# Data extract
──────────
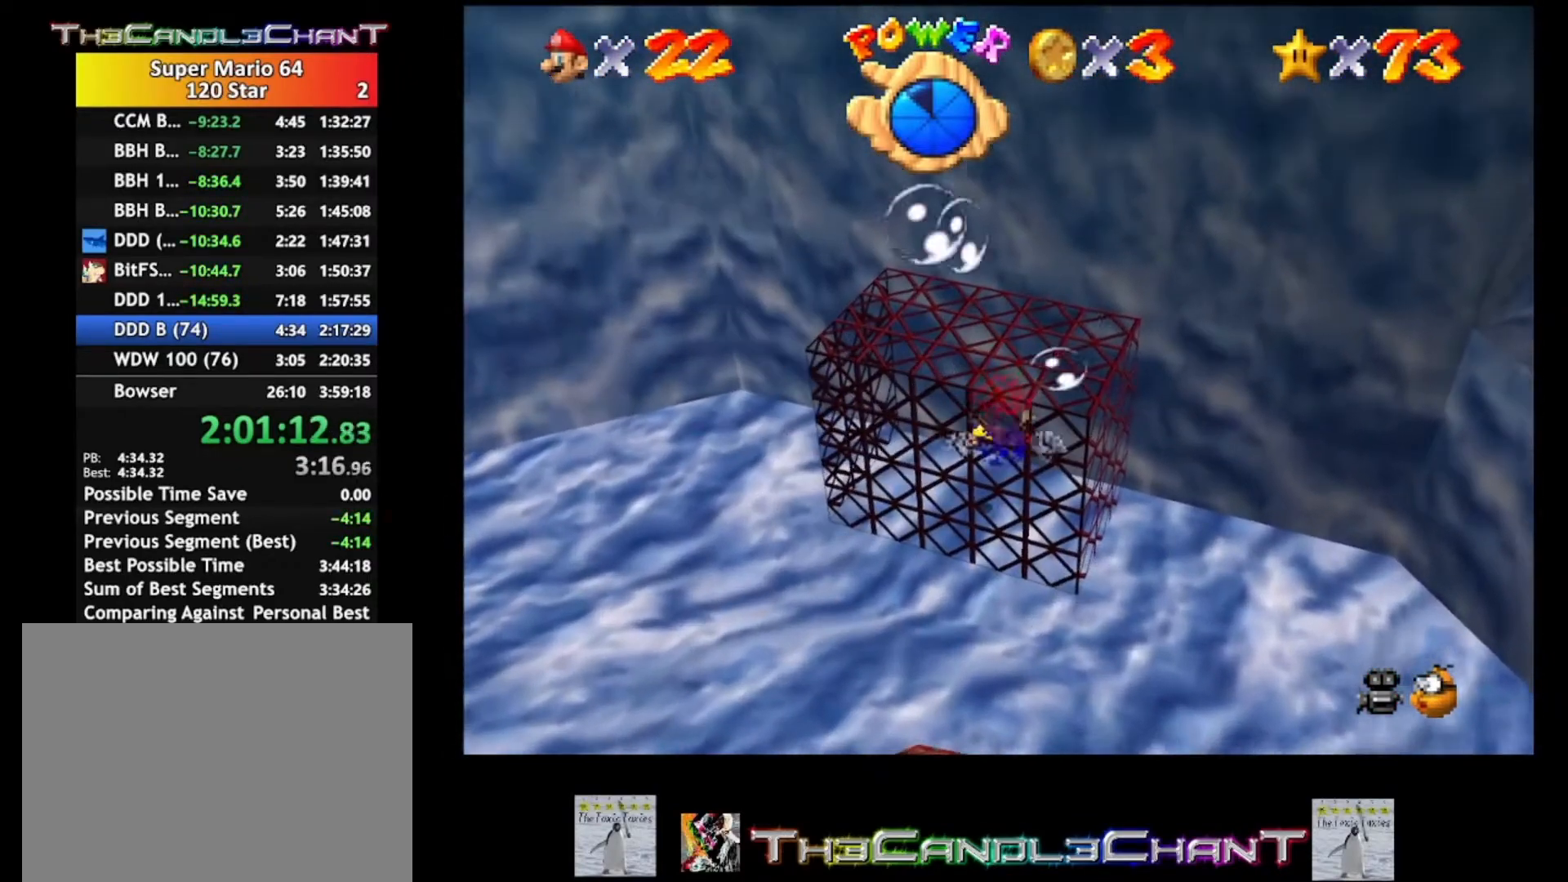
{"buttons": [], "left_stick": "center", "right_stick": "center", "events": [[67, "A", "down"], [67, "left_stick", "up"], [400, "A", "up"], [400, "left_stick", "center"]]}
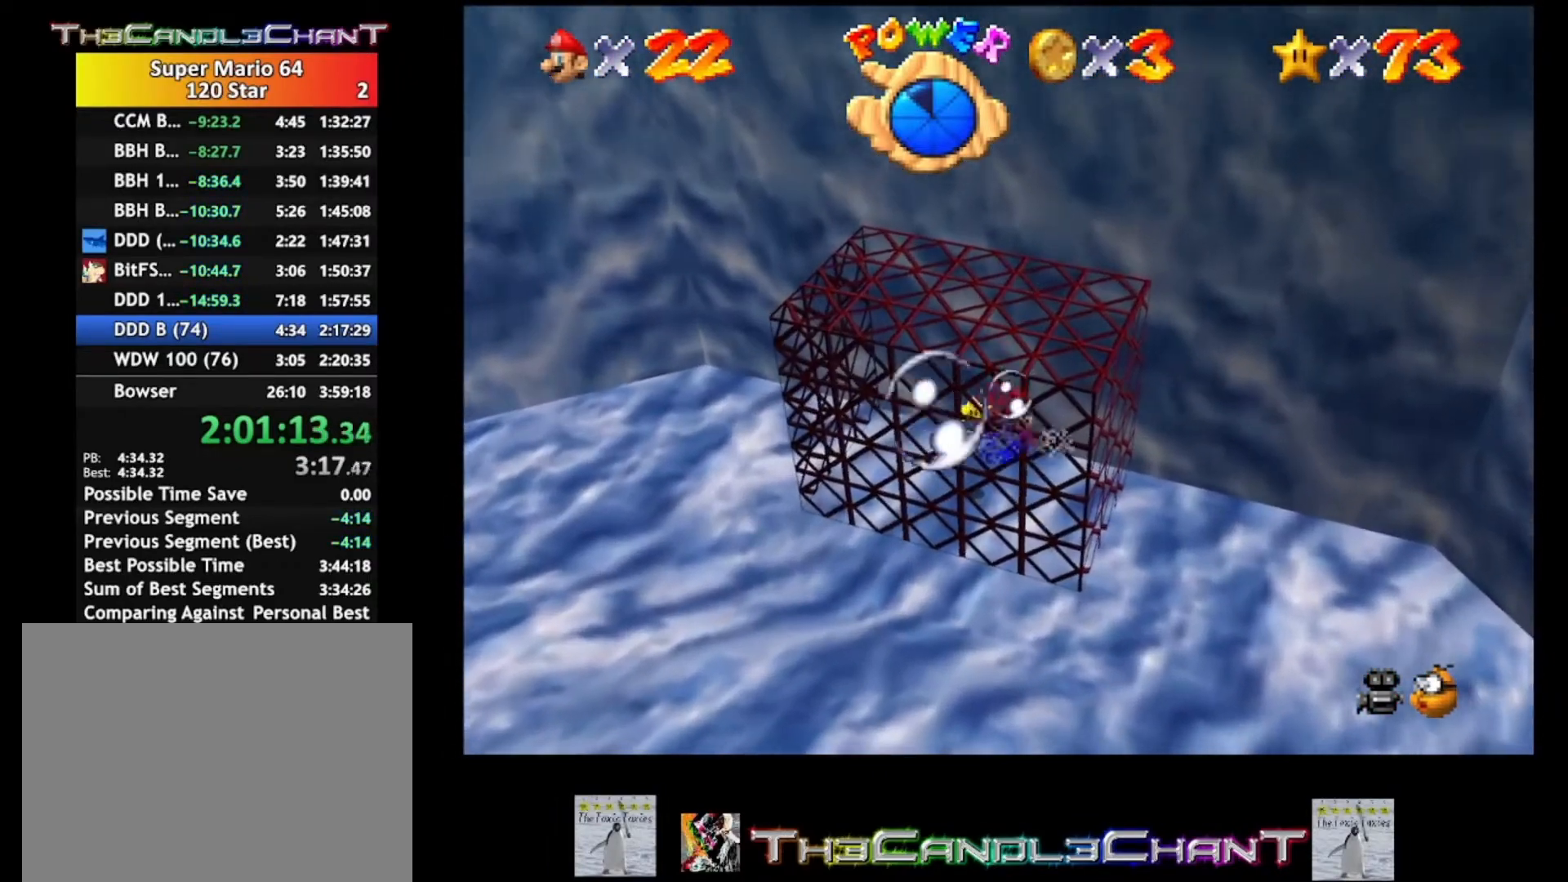
{"buttons": [], "left_stick": "up-left", "right_stick": "center", "events": [[200, "A", "down"], [300, "left_stick", "up-left"], [500, "A", "up"]]}
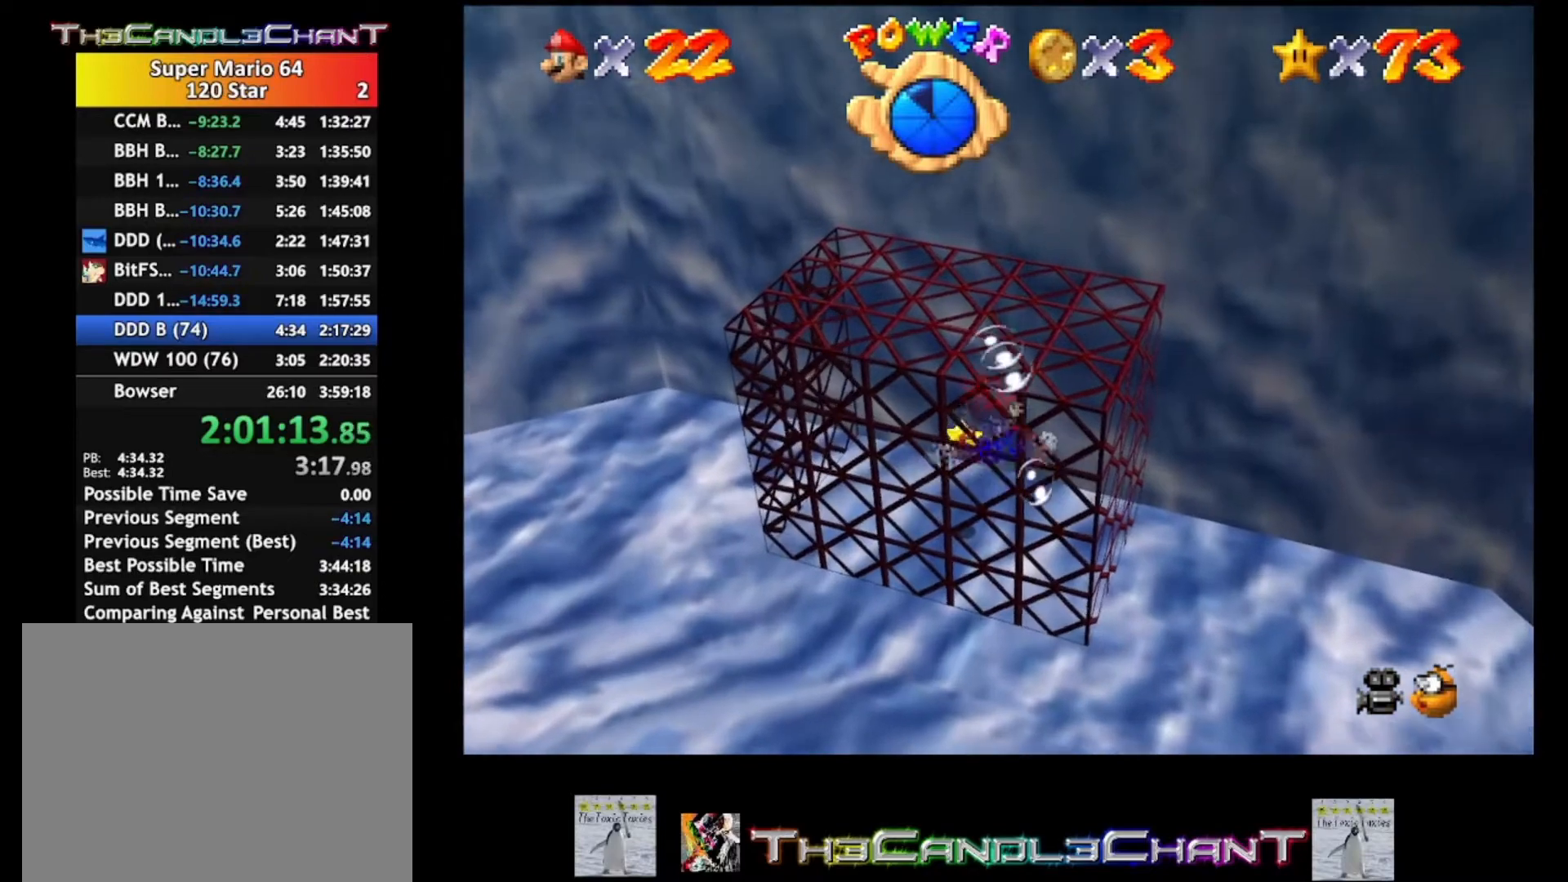
{"buttons": ["A"], "left_stick": "up", "right_stick": "center", "events": [[100, "left_stick", "center"], [333, "left_stick", "up"], [367, "A", "down"]]}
──────────
# Task goal
All lines of the material above should be returned unchanged, but no pictures should be included.

# Answer space
{"buttons": [], "left_stick": "center", "right_stick": "center", "events": [[67, "A", "down"], [67, "left_stick", "up"], [400, "A", "up"], [400, "left_stick", "center"]]}
{"buttons": [], "left_stick": "up-left", "right_stick": "center", "events": [[200, "A", "down"], [300, "left_stick", "up-left"], [500, "A", "up"]]}
{"buttons": ["A"], "left_stick": "up", "right_stick": "center", "events": [[100, "left_stick", "center"], [333, "left_stick", "up"], [367, "A", "down"]]}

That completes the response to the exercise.